When NRL also-rans Canterbury and North Queensland met in August 2010, there appeared to be little at stake. Appearances can be deceptive. In the lead-up to the game, more than $30,000 was bet on North Queensland to open the scoring with a penalty goal. This was a plunge without peer; both brazen and bizarre. Bookmakers were so spooked they suspended markets before kick-off. But the potential damage had been done. The bagmen watched the opening minute in a sickened trance, as North Queensland received the ball–and then a penalty–in perfect kicking range.
The opportunity came courtesy of Canterbury prop forward Ryan Tandy. Deep in debt at the time, Tandy was also at the centre of a compelling web of wagers. His flatmate, real estate agent, and manager all stood to profit from his actions. Only the pure unpredictability of sport stopped them from earning a major collect.

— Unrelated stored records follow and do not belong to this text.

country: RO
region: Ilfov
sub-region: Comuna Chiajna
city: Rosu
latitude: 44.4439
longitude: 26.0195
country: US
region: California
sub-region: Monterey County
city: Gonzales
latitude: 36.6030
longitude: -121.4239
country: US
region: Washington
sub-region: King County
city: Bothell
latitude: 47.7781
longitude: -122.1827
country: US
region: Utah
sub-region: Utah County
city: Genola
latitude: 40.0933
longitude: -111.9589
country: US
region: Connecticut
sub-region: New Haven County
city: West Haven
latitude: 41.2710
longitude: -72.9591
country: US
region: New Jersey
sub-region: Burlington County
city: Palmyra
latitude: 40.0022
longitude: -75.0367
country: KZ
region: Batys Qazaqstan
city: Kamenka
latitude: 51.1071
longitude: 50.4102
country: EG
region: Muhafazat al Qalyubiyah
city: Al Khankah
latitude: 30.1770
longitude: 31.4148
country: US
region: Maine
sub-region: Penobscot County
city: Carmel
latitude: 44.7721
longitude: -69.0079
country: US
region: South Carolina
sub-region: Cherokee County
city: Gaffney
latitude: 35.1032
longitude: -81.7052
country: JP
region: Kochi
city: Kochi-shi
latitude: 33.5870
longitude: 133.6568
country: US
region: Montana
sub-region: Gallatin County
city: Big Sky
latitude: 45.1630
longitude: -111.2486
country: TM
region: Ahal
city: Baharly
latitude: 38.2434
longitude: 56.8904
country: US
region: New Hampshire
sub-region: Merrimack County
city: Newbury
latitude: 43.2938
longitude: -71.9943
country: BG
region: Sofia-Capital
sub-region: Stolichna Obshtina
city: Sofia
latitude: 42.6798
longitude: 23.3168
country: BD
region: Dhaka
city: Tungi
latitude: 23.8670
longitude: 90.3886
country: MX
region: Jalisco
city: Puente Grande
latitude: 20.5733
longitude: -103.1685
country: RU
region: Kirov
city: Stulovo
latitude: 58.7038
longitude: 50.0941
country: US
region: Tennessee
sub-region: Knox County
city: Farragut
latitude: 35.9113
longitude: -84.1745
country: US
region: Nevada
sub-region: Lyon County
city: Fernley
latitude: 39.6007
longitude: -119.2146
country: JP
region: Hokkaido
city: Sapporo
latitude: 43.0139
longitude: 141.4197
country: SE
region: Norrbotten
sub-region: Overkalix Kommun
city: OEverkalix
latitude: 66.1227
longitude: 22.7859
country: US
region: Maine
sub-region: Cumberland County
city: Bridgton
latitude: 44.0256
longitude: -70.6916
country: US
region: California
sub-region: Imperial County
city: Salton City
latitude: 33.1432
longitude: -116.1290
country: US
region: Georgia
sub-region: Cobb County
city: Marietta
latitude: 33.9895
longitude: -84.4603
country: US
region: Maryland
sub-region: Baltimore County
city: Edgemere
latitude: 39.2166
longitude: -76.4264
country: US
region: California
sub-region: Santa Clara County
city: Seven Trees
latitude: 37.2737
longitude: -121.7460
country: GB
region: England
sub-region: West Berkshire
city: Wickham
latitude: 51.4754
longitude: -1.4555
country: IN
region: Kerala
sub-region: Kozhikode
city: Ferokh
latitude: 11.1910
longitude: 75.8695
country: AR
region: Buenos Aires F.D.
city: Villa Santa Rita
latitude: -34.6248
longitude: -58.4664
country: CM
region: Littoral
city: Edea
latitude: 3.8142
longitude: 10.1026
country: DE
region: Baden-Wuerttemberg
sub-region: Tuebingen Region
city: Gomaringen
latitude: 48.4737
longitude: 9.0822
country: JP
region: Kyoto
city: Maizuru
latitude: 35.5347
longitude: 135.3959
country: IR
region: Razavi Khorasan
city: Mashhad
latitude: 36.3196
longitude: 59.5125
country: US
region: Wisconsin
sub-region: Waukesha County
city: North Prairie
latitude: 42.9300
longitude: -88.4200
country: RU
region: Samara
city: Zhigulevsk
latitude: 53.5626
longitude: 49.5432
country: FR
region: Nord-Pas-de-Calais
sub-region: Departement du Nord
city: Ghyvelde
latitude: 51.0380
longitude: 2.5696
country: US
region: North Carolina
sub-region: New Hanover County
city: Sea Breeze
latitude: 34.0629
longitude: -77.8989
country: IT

While the punters walked away empty-handed, Tandy was placed in handcuffs soon afterwards. He would become the first person to be convicted for match-fixing in Australian history; a burden too heavy for one man to bear as Tandy’s tragic and untimely death in April 2014 showed.
Yet behind the sensational headlines, little is known about the real Ryan Tandy, the real story behind the match-fixing episode, or the police investigation that claimed his scalp. Senior News Corp sports reporter Josh Massoud spent three years reconstructing the events to deliver this gripping account from the darkest and most hidden recesses of Australian sport.